== Your goal ==
Reproduce word for word the portion of the article below on Barbara J. Finlayson-Pitts that begins at the words "She and her" and ends after the words "of California, Irvine.".

*** Opening Passage to read ***

- Education: Trent University, University of California, Riverside (PhD 1973)
- Known for: Chemistry of the Upper and Lower Atmosphere: Theory, Experiments, and Applications
- Spouse: James Pitts
- Awards: Garvan–Olin Medal
- Scientific career
- Fields: Atmospheric chemistry
- Institutions: California State University, Fullerton, University of California, Irvine

= Barbara J. Finlayson-Pitts =

Canadian-American atmospheric chemist

Barbara J. Finlayson-Pitts is a Canadian-American atmospheric chemist. She is a professor in the chemistry department at the University of California, Irvine and is the Director of AirUCI Institute. Finlayson-Pitts and James N. Pitts, Jr. are the authors of Chemistry of the Upper and Lower Atmosphere: Theory, Experiments, and Applications (1999). She has been a member of the National Academy of Sciences since 2006 and is the laureate for the 2017 Garvan–Olin Medal. In 2016 she co-chaired the National Academy of Science report "The Future of Atmospheric Chemistry Research".

Finlayson-Pitts investigates the chemistry of the upper and lower atmosphere and ways in which chemical reactions in the atmosphere are involved in air pollution and climate change.
She and her team work to develop a molecular-level understanding of gaseous reactions of particles in different layers of the atmosphere, and at the interfaces between layers. They also study the interface between air and water. She emphasizes the "urgency for addressing climate change at all levels of government in the U.S. and globally".

== Education ==
Finlayson-Pitts received a Bachelor of Science from Trent University in Peterborough, Ontario, in 1970. She earned her master's and PhD in chemistry from the University of California, Riverside in 1971 and 1973, respectively. After completing a postdoctoral fellowship at UC Riverside, she worked as a professor of chemistry at California State University, Fullerton from 1974 to 1994. In 1994, she joined the chemistry department of the University of California, Irvine.

== Research ==
Finlayson-Pitts' research focuses on developing a molecular-level understanding of the fundamental kinetics, mechanisms, and photochemistry of gaseous reactions of particles. She is particularly interested in how reactions occur in different layers of the atmosphere, and at the interfaces of different layers. In addition to her work on the troposphere and stratosphere, she studies interactions at the interface between air and water, where gases meet liquids. Reactions that occur at the surface between layers may differ from the reactions that occur within each layer.

*** Closing Passage to read ***
*** Opening Excerpted records ***

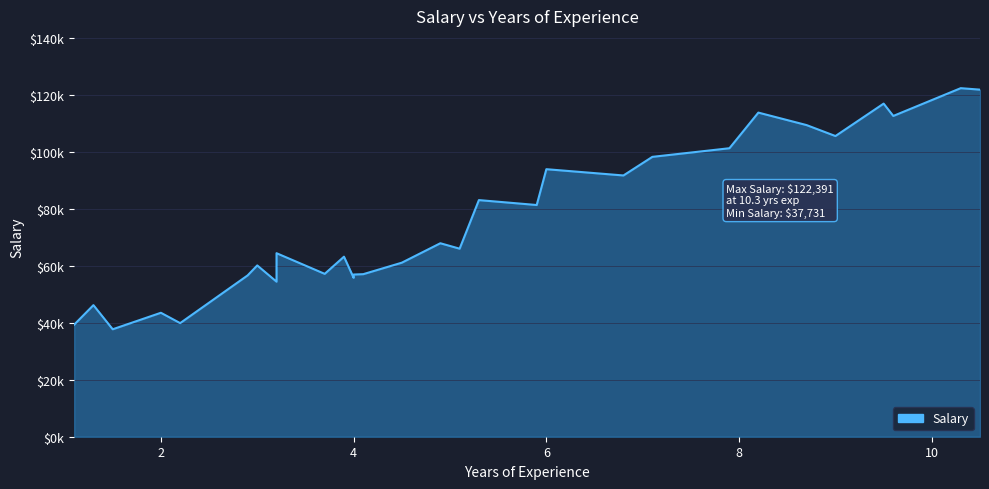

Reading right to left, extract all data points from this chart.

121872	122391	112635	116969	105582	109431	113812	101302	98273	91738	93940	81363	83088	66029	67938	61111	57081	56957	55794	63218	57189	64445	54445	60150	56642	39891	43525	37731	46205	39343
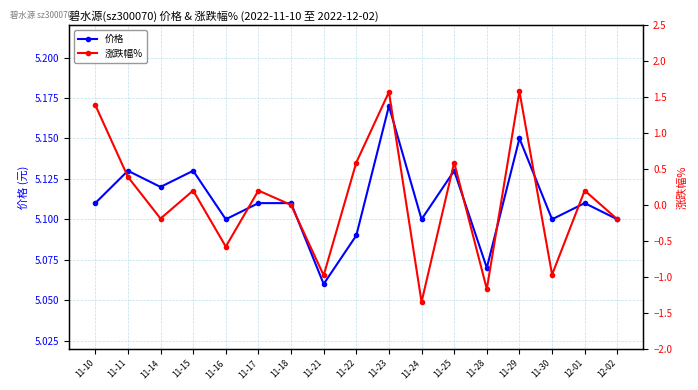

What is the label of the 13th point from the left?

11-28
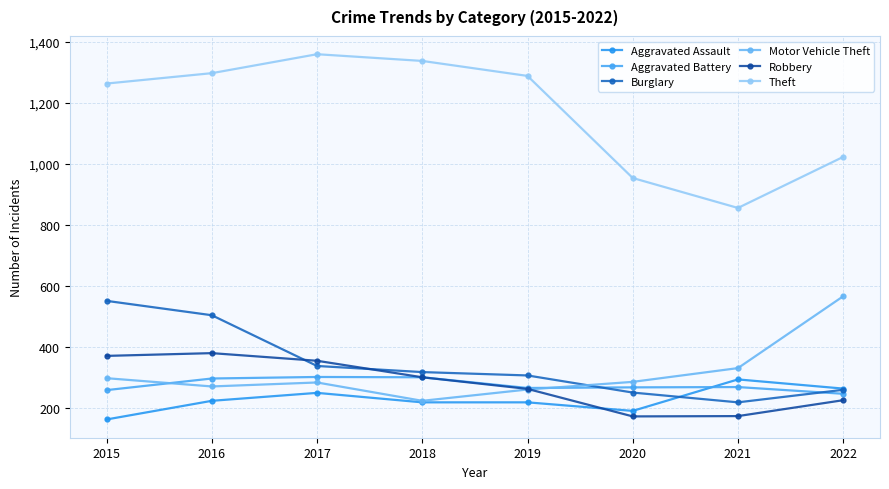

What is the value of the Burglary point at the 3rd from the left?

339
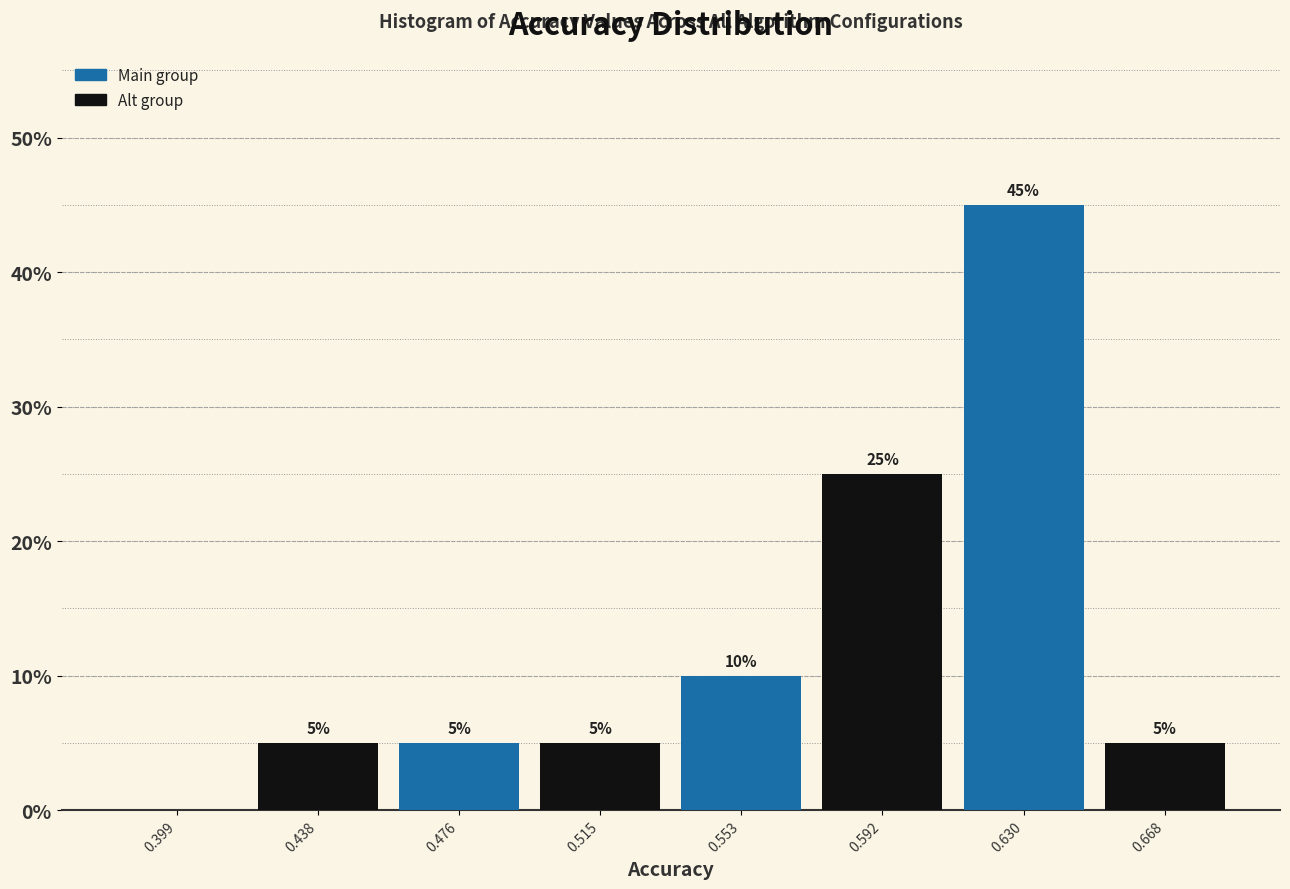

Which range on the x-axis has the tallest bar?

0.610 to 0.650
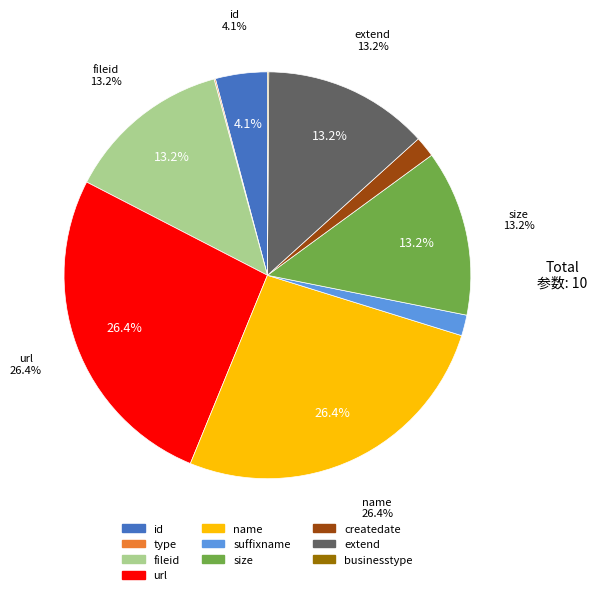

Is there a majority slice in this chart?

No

*** Closing Excerpted records ***

== Solution for this problem ==
She and her team work to develop a molecular-level understanding of gaseous reactions of particles in different layers of the atmosphere, and at the interfaces between layers. They also study the interface between air and water. She emphasizes the "urgency for addressing climate change at all levels of government in the U.S. and globally".

== Education ==
Finlayson-Pitts received a Bachelor of Science from Trent University in Peterborough, Ontario, in 1970. She earned her master's and PhD in chemistry from the University of California, Riverside in 1971 and 1973, respectively. After completing a postdoctoral fellowship at UC Riverside, she worked as a professor of chemistry at California State University, Fullerton from 1974 to 1994. In 1994, she joined the chemistry department of the University of California, Irvine.